_Problem to solve:_
What is needed is a word-for-word copy of the lines below from the one with "ring pip: (94, 130)" through the one with "ring pip: (131, 94)", both included, with every picture left out.

_Records drawn from a dataset:_
┏━━
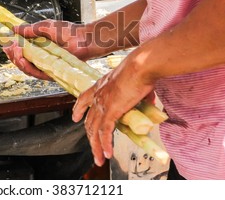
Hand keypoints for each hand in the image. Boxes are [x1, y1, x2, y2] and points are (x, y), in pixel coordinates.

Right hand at [2, 19, 95, 79]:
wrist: (84, 39)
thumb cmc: (69, 32)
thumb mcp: (45, 27)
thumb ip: (29, 29)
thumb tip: (14, 29)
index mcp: (37, 46)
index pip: (20, 51)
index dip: (12, 48)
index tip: (6, 43)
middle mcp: (40, 57)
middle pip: (20, 61)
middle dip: (13, 55)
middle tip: (10, 48)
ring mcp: (45, 66)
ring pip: (26, 68)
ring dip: (18, 61)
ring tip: (16, 52)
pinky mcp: (51, 73)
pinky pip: (36, 73)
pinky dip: (27, 67)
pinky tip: (23, 59)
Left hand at [71, 51, 155, 166]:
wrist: (141, 66)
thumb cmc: (141, 69)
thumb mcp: (136, 82)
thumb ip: (140, 94)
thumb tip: (149, 101)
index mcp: (101, 85)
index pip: (83, 98)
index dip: (78, 109)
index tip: (75, 117)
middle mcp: (98, 95)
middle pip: (89, 120)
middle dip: (90, 137)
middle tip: (93, 148)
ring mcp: (102, 104)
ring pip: (94, 130)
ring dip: (96, 147)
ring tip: (99, 159)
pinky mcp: (110, 111)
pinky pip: (105, 132)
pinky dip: (105, 144)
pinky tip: (106, 154)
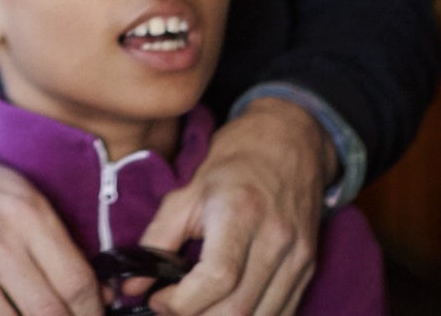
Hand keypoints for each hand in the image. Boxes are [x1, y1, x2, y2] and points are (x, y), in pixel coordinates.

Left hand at [141, 98, 331, 315]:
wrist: (290, 142)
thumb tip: (130, 286)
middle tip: (169, 308)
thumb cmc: (235, 162)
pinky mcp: (309, 268)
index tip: (157, 299)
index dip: (182, 301)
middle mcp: (277, 238)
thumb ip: (156, 239)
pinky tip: (224, 308)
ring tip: (195, 310)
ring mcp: (299, 256)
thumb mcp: (187, 191)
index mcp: (242, 212)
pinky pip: (281, 313)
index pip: (217, 278)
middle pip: (238, 308)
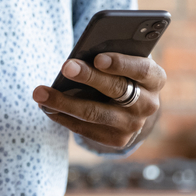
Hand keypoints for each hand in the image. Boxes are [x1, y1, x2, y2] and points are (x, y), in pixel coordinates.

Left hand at [32, 53, 165, 148]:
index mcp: (155, 78)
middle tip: (65, 67)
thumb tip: (81, 55)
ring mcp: (134, 125)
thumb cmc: (122, 73)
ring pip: (95, 113)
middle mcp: (149, 104)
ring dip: (64, 102)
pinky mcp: (117, 140)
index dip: (121, 64)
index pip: (141, 69)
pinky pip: (86, 128)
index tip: (98, 58)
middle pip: (116, 90)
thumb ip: (111, 55)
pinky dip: (63, 116)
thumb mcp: (123, 61)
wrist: (132, 107)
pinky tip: (46, 106)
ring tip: (40, 92)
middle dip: (88, 77)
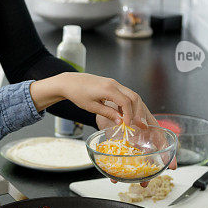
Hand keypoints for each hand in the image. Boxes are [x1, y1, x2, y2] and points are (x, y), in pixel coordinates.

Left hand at [31, 72, 156, 126]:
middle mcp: (113, 84)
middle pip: (134, 96)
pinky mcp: (111, 84)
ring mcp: (113, 83)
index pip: (126, 102)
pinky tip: (123, 113)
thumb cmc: (77, 94)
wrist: (69, 82)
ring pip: (131, 94)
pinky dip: (127, 103)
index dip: (130, 115)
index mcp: (108, 89)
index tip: (128, 125)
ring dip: (134, 107)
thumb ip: (108, 113)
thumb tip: (121, 122)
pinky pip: (124, 93)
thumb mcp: (92, 107)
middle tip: (138, 124)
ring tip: (132, 120)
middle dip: (138, 111)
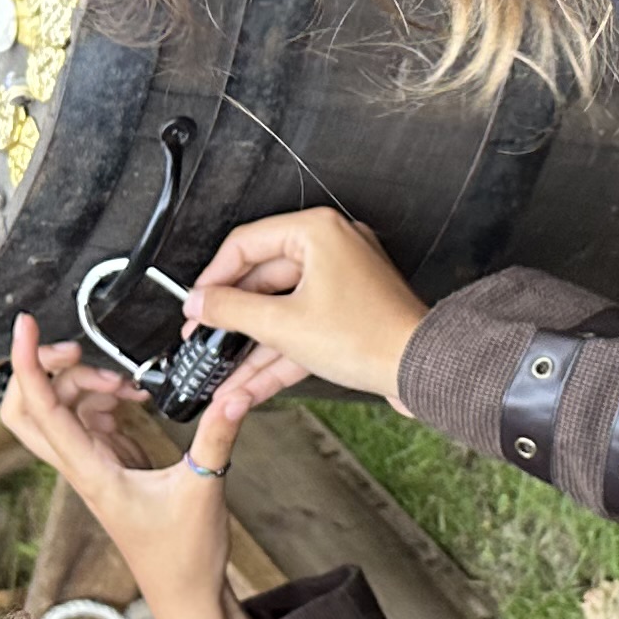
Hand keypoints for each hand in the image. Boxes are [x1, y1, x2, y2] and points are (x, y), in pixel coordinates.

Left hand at [0, 314, 287, 618]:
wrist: (184, 593)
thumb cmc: (183, 556)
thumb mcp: (203, 490)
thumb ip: (216, 439)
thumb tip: (235, 395)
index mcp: (89, 472)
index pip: (41, 410)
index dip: (28, 364)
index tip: (26, 326)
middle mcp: (80, 467)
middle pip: (29, 409)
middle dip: (46, 371)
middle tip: (79, 352)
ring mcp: (91, 466)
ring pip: (61, 409)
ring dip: (86, 384)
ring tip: (127, 385)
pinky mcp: (108, 466)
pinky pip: (89, 420)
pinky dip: (106, 400)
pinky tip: (134, 401)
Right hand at [186, 206, 429, 406]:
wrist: (423, 369)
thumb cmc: (370, 339)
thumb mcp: (284, 325)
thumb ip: (232, 311)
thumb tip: (198, 303)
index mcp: (317, 232)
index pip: (245, 245)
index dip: (213, 279)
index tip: (194, 305)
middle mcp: (331, 248)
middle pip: (262, 282)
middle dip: (231, 322)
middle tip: (202, 341)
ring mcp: (342, 281)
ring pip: (281, 312)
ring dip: (251, 349)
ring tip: (221, 375)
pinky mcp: (349, 313)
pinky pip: (303, 328)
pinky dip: (278, 355)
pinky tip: (248, 386)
┗━━
_Result:_
ring pip: (94, 130)
ring dip: (96, 147)
ring tip: (99, 159)
pinky mcp: (110, 111)
pinky pip: (105, 132)
pinky dip: (105, 144)
pinky tip: (106, 154)
Hand keypoints for each hand in the image. Boxes are [x1, y1, x2, y2] and points are (x, y), in pixel coordinates.

Left hand at [141, 98, 331, 315]:
wrist: (290, 142)
thumb tip: (130, 286)
middle tip: (169, 308)
thumb cmc: (235, 162)
pinky mcp: (309, 268)
index tip: (157, 299)
index dip: (182, 301)
middle mcp: (277, 238)
thumb ip: (156, 239)
pinky tip: (224, 308)
ring tip: (195, 310)
ring mcp: (299, 256)
thumb mcp: (187, 191)
index mcp: (242, 212)
pinky pip: (281, 313)
index pip: (217, 278)
middle pip: (238, 308)
Hand keypoints for each hand in the image. Boxes are [x1, y1, x2, y2] and points are (x, y), in pixel coordinates.

Left hand at [32, 53, 165, 148]:
index mcp: (155, 78)
middle tip: (65, 67)
thumb tip: (81, 55)
ring mcp: (134, 125)
thumb cmc: (122, 73)
ring pip: (95, 113)
middle mcp: (149, 104)
ring dip: (64, 102)
pinky mcp: (117, 140)
index dip: (121, 64)
index pip: (141, 69)
pinky pip: (86, 128)
index tip: (98, 58)
middle pip: (116, 90)
thumb ip: (111, 55)
pinky dip: (63, 116)
thumb mcp: (123, 61)
wrist: (132, 107)
pinky tip: (46, 106)
ring tip: (40, 92)
middle dip: (88, 77)
Hand keypoints for each hand in the image. Boxes are [x1, y1, x2, y2] and points are (x, y), in pixel coordinates.

Left hand at [31, 72, 156, 126]:
middle mcp: (113, 84)
middle pip: (134, 96)
pinky mcp: (111, 84)
ring mcp: (113, 83)
index pip: (126, 102)
pinky tip: (123, 113)
thumb cmc: (77, 94)
wrist: (69, 82)
ring pip: (131, 94)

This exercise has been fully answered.